Forward Williams posts double-double in points and rebounds.

After the first half, junior guard Jordan Clarkson led the team with 17 points. But that was about it, as only one other Tiger scored more than nine points. Subsequently, Missouri trailed by eight at halftime, its largest deficit of the year.

But in the second half, guards Jabari Brown and Earnest Ross came alive, and freshman forward Johnathan Williams III played his best all-around game of the season. Missouri outscored UCLA by 17 in the second half, leading to an 80-71 win over the No. 18 Bruins.

After going 1-5 from 3-point range in the first half, Brown drove the lane consistently in the second half, especially with UCLA pressing midway through the half. Brown’s aggressiveness resulted in 10 points off free throws, finishing with 22 points overall.

“My shots weren’t falling from 3 early in the first half and a little bit in the second,” Brown said. “I try to do everything out there, so I was just trying to attack and when they were pressuring, trying to get to the basket to punish them for pressing.”

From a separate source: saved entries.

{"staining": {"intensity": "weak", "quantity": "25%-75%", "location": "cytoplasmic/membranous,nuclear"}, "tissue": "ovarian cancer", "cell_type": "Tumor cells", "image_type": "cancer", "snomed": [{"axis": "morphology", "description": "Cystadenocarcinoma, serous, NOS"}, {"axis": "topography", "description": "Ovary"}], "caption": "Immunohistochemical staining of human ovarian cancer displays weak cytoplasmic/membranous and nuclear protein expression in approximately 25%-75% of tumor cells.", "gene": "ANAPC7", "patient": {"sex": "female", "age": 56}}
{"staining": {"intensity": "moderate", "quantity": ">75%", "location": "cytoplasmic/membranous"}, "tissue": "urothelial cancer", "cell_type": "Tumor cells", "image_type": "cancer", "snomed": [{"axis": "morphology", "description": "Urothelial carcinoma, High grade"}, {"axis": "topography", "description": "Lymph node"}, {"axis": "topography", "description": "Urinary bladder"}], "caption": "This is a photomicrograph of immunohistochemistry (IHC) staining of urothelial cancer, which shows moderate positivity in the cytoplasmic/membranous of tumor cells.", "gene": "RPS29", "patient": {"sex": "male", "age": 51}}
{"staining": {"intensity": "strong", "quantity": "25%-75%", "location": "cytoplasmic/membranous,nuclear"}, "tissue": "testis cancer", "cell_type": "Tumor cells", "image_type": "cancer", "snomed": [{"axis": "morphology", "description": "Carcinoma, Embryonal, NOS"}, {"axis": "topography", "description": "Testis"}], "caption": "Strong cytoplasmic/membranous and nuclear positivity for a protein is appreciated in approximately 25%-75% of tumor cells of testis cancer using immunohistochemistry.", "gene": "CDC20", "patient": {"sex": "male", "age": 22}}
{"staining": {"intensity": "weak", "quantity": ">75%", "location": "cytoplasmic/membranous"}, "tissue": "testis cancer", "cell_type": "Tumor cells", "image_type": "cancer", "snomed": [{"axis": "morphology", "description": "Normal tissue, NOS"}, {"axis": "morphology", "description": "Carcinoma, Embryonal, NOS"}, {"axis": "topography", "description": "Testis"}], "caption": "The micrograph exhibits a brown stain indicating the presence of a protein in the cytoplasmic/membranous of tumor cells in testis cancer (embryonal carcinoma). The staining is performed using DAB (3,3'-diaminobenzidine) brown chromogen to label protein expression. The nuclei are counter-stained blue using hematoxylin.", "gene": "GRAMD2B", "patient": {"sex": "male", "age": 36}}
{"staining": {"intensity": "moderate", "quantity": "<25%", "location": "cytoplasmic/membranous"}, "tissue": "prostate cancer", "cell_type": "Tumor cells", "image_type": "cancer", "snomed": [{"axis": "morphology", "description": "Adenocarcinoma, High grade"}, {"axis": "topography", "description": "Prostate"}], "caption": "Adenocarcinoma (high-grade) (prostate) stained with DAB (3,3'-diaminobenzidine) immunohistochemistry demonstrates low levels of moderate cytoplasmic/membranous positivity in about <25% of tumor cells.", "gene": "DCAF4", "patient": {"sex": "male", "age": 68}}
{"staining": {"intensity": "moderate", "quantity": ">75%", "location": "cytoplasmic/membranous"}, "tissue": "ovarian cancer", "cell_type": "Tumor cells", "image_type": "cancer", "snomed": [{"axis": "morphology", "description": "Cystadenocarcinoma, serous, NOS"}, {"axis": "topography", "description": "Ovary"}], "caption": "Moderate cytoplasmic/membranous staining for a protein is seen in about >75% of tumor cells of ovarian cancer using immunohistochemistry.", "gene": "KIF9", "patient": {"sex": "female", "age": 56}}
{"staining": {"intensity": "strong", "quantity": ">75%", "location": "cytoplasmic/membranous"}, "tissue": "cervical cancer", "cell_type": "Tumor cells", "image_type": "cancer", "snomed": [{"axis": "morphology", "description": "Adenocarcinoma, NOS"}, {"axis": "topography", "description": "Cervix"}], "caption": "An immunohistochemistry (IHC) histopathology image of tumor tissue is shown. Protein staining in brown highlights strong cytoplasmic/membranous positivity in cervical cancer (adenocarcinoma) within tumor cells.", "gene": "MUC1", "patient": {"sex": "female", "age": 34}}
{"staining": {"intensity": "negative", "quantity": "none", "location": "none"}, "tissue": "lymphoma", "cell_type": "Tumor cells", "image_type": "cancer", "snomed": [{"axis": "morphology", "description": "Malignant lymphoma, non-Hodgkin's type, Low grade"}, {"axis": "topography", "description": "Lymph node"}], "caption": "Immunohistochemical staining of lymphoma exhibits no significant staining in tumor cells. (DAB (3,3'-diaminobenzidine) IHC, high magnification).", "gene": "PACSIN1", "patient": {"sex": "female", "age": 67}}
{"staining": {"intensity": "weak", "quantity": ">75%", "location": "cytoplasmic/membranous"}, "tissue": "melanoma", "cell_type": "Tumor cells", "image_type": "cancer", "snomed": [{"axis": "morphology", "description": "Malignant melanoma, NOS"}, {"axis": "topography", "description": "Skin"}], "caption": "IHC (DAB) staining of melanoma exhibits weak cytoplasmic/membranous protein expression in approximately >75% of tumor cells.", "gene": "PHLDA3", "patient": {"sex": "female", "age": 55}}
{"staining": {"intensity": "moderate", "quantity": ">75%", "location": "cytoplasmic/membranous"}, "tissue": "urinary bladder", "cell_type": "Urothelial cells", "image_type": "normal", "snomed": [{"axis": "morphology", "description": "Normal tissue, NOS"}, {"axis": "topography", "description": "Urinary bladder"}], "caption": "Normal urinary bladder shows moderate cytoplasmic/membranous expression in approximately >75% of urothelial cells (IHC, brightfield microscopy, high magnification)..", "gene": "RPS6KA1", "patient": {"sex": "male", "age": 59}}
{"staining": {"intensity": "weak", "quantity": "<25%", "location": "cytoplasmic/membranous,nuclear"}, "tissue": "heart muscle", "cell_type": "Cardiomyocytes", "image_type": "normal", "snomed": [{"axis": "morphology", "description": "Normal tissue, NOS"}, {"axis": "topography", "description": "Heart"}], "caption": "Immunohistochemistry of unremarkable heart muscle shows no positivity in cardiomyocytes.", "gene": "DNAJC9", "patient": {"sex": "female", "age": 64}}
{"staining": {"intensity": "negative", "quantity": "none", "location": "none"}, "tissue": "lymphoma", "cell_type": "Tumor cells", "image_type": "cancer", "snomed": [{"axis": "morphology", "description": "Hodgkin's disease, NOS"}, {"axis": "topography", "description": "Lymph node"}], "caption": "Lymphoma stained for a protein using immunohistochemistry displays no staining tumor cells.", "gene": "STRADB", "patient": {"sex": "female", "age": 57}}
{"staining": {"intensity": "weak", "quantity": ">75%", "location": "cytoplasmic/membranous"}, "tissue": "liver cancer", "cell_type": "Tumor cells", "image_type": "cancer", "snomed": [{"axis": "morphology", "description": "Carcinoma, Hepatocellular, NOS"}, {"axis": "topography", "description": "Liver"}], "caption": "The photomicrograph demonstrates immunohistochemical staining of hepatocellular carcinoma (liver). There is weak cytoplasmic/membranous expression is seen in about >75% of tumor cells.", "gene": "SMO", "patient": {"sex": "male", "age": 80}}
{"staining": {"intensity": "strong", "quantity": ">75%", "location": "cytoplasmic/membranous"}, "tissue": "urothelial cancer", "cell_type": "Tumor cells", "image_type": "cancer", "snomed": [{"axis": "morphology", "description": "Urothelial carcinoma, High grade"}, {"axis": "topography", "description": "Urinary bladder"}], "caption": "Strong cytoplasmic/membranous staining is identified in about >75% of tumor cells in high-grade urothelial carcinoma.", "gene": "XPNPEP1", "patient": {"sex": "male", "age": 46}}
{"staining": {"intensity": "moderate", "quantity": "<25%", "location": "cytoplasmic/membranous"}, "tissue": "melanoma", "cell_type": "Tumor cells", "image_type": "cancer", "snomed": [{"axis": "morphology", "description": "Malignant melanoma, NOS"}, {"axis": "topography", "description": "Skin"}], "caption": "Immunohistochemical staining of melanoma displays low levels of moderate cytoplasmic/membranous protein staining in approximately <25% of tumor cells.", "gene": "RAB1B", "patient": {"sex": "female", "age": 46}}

Ross led the Tigers in second half points, totaling 14 in the final frame on 5-11 shooting from beyond the 3-point line. He finished with 21 points, his second 20-point game of the year,

“Coach (Frank) Haith, just believing in me, just telling me to continue to shoot,” Ross said. “I didn’t really knock too many shots down early in the first half, but just shooting and just to find my rhythm.”

Williams played arguably his most complete game of his young career, finishing with 10 points and game-highs in rebounds and blocks with 15 and two, respectively.

“He was outstanding,” Haith said. “He did everything on the stat line.”

Williams made his presence known on the defensive end as well, due mostly to his speed, according to Haith.

“J is not physically, in terms of just ‘girthy’ and weight wise, the UCLA guys are much bigger, but he’s quicker,” he said. “When you’re playing a guy that’s bigger than you like that physically, in your quickness, you need to do your work early, and I thought he did a real good job of that and not allowing deep, deep post position.”

Missouri dominated the glass, out-rebounding UCLA 47-30 overall.

Turnovers hurt Missouri in the first half, as the Bruins finished the period plus-six in the department. They made the Tigers pay, too, outscoring them 12-6 in the period. Missouri cleaned it up in the second, with each team turning the ball over just four times.

“We turned the ball over way too much in the first half, so they got a lot of live-ball turnovers and executing a lot of easy buckets in transition in the first half,” Haith said. “I thought once we were able to set our defense and settle down and guard, we were going to be OK.”

The win marked Missouri’s 79th straight non-conference home win, dating back to November 2005. Overall, the Tigers have won 24-straight games at Mizzou Arena, the longest active winning streak in NCAA division I basketball.